Control of 1,3-Cyclohexadiene Photoisomerization Using Light-Induced Conical Intersections

TL;DR

This study demonstrates how ultrafast laser pulses can control the photoisomerization of 1,3-cyclohexadiene by inducing light-controlled conical intersections, offering a new way to manipulate molecular reactions with light.

Contribution

It introduces the concept of light-induced conical intersections and shows how laser polarization and timing can suppress specific isomerization pathways.

Findings

Laser field suppresses isomerization when polarized parallel to excitation dipole.

Timing of laser pulse is critical for effective control.
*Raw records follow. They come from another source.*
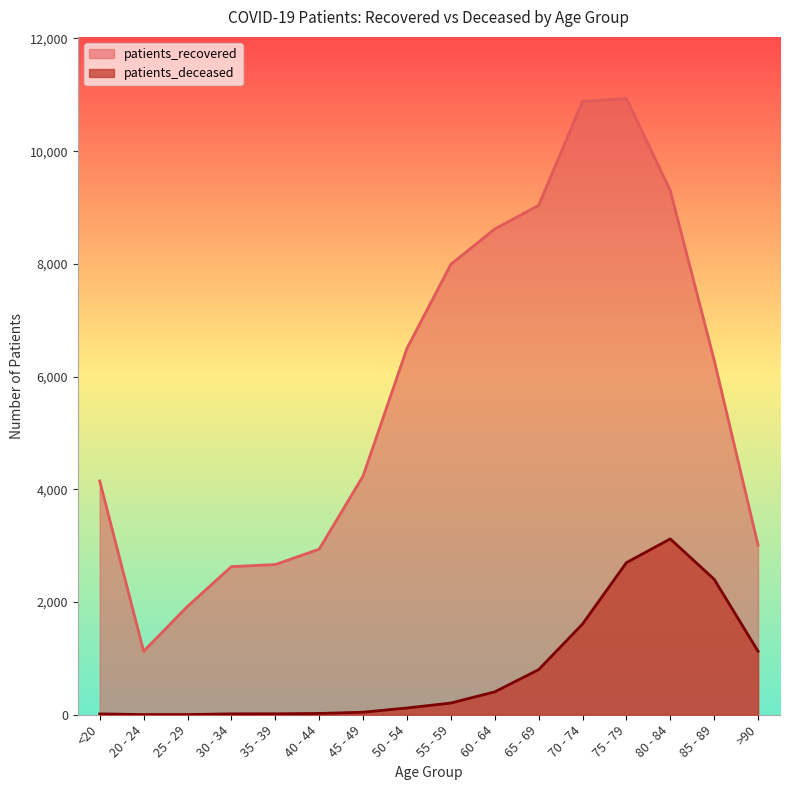

What position from the right is 25 - 29?

14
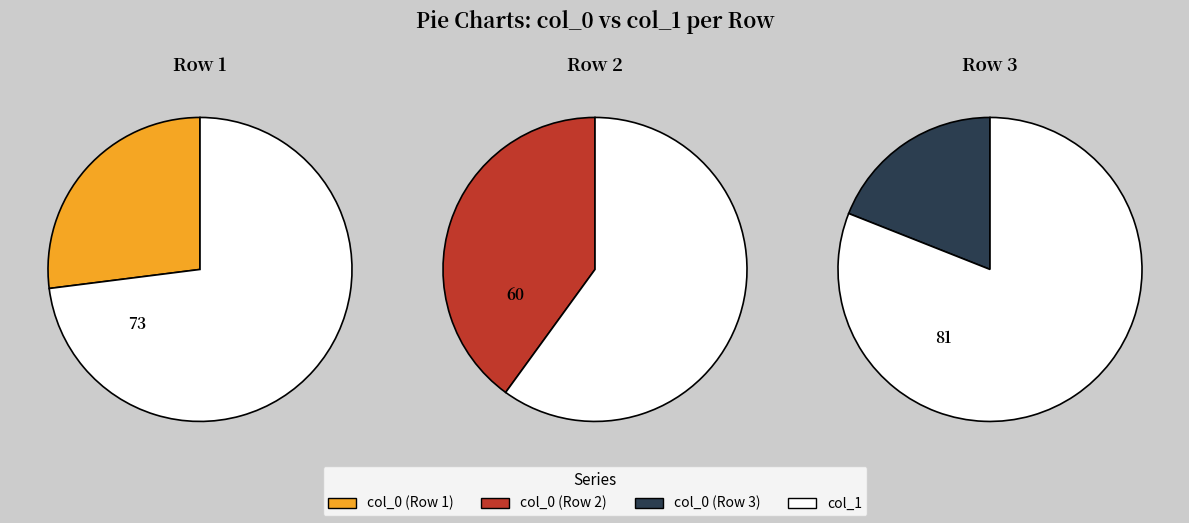

To the nearest percent, what portion does Row 2 represent?

47%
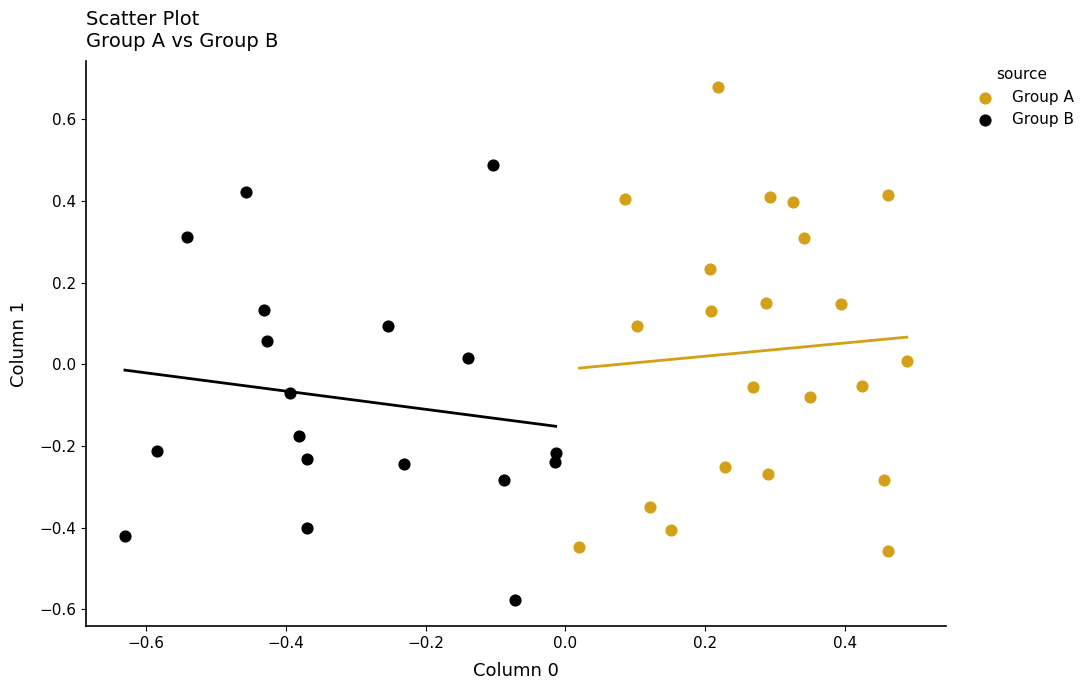

Which series reaches the maximum Y coordinate?

Group A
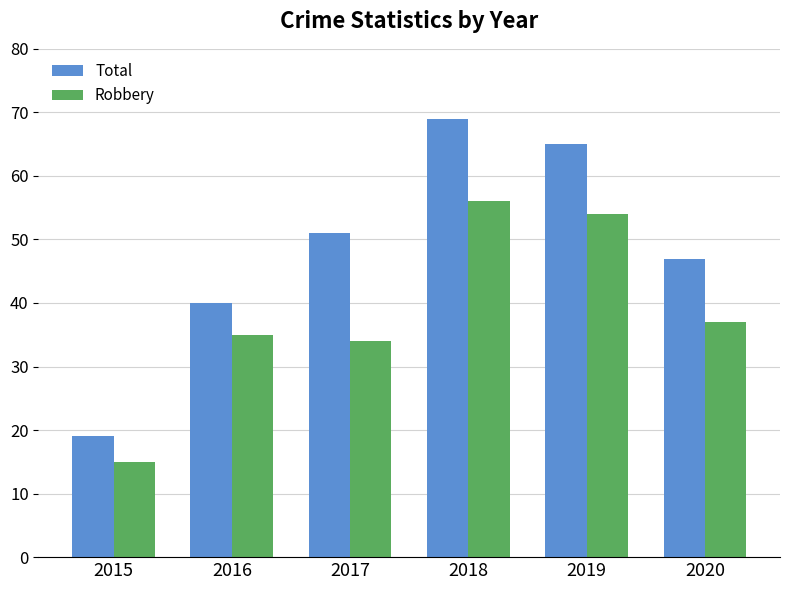

Which series changed the most between 2019 and 2020?

Total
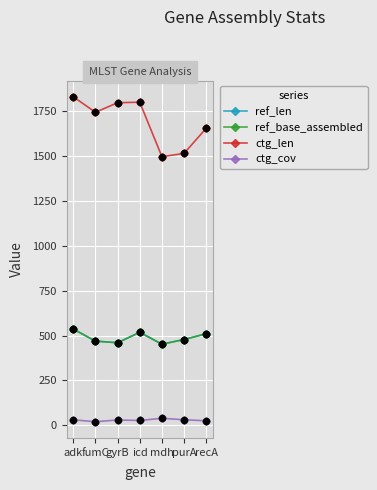

Does the chart have visible grid lines?

Yes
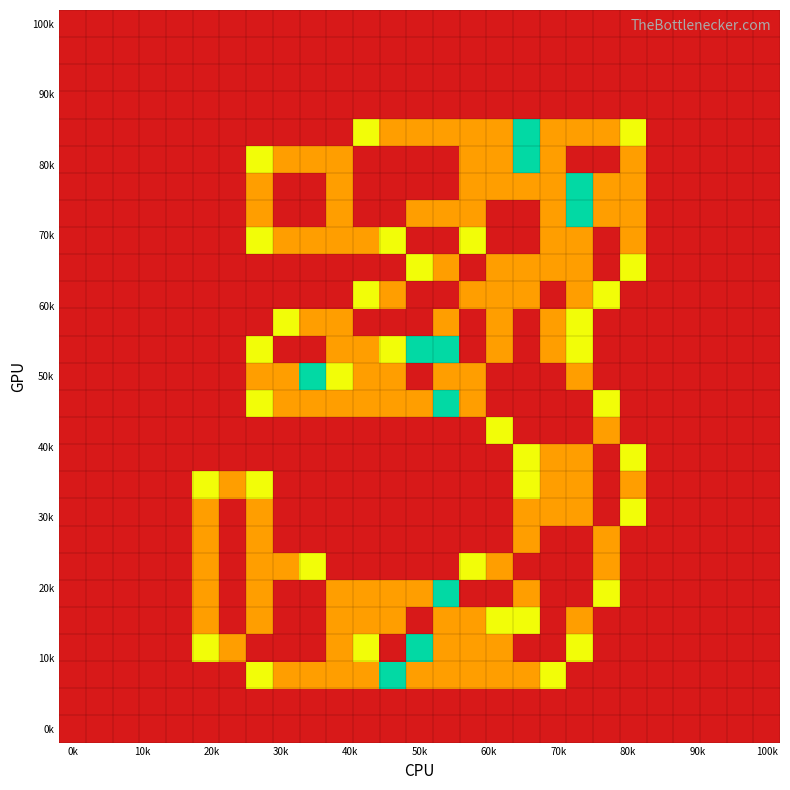

How many series are shown in this chart?

27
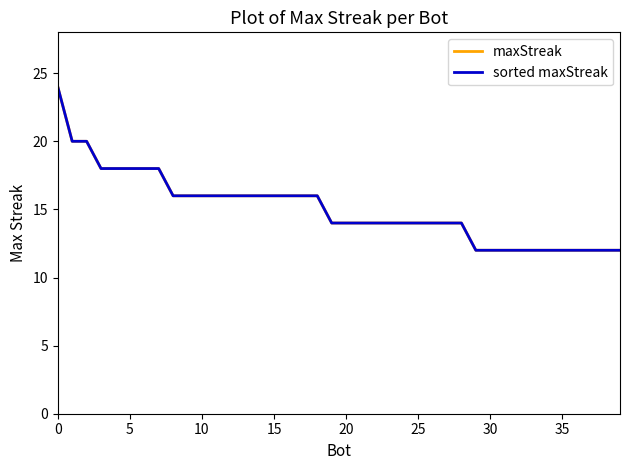

Does the chart have visible grid lines?

No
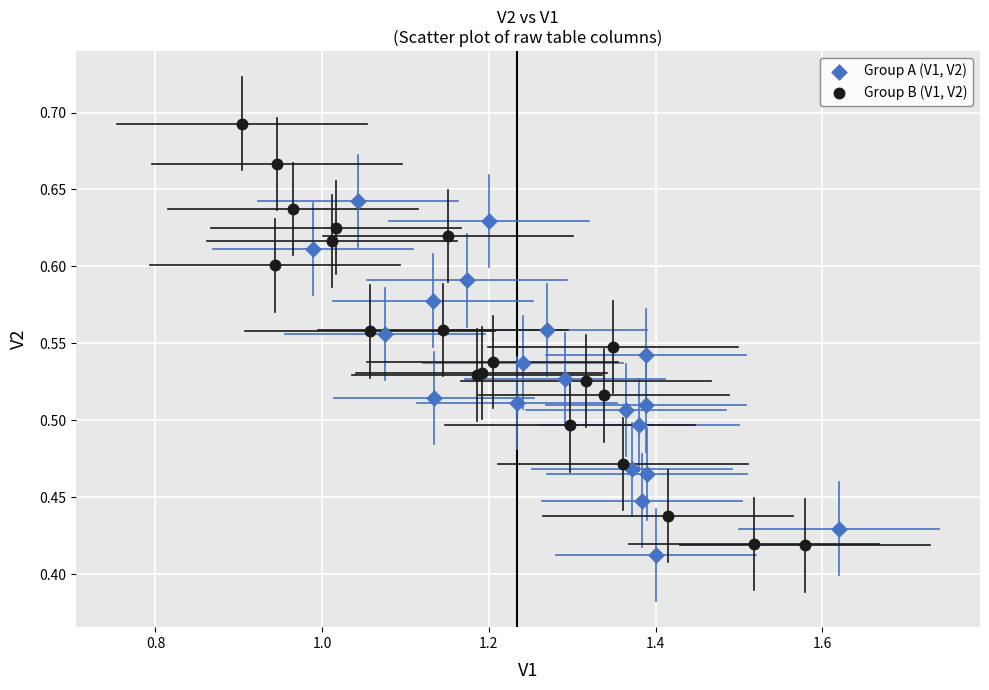

Which series reaches the maximum Y coordinate?

Group B (V1, V2)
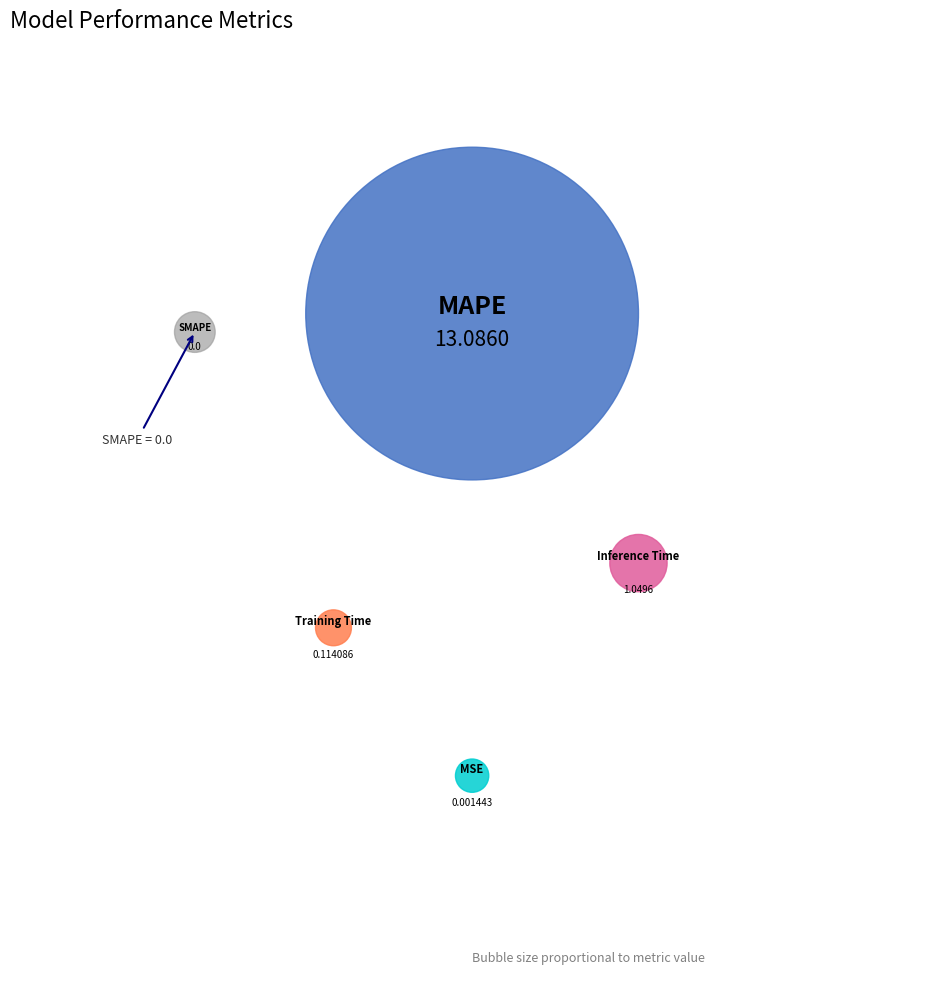

Combined, do Inference Time and MAPE account for over 50%?

Yes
Theoretical model explains the mechanism via resonant coupling at conical intersections.

Abstract

We have studied the photo-induced isomerization from 1,3-cyclohexadiene to 1,3,5-hexatriene in the presence of an intense ultrafast laser pulse. We find that the laser field maximally suppresses isomerization if it is both polarized parallel to the excitation dipole and present 50 fs after the initial photoabsorption, at the time when the system is expected to be in the vicinity of a conical intersection that mediates this structural transition. A modified ab initio multiple spawning (AIMS) method shows that the laser induces a resonant coupling between the excited state and the ground state, i.e., a light-induced conical intersection. The theory accounts for the timing and direction of the effect.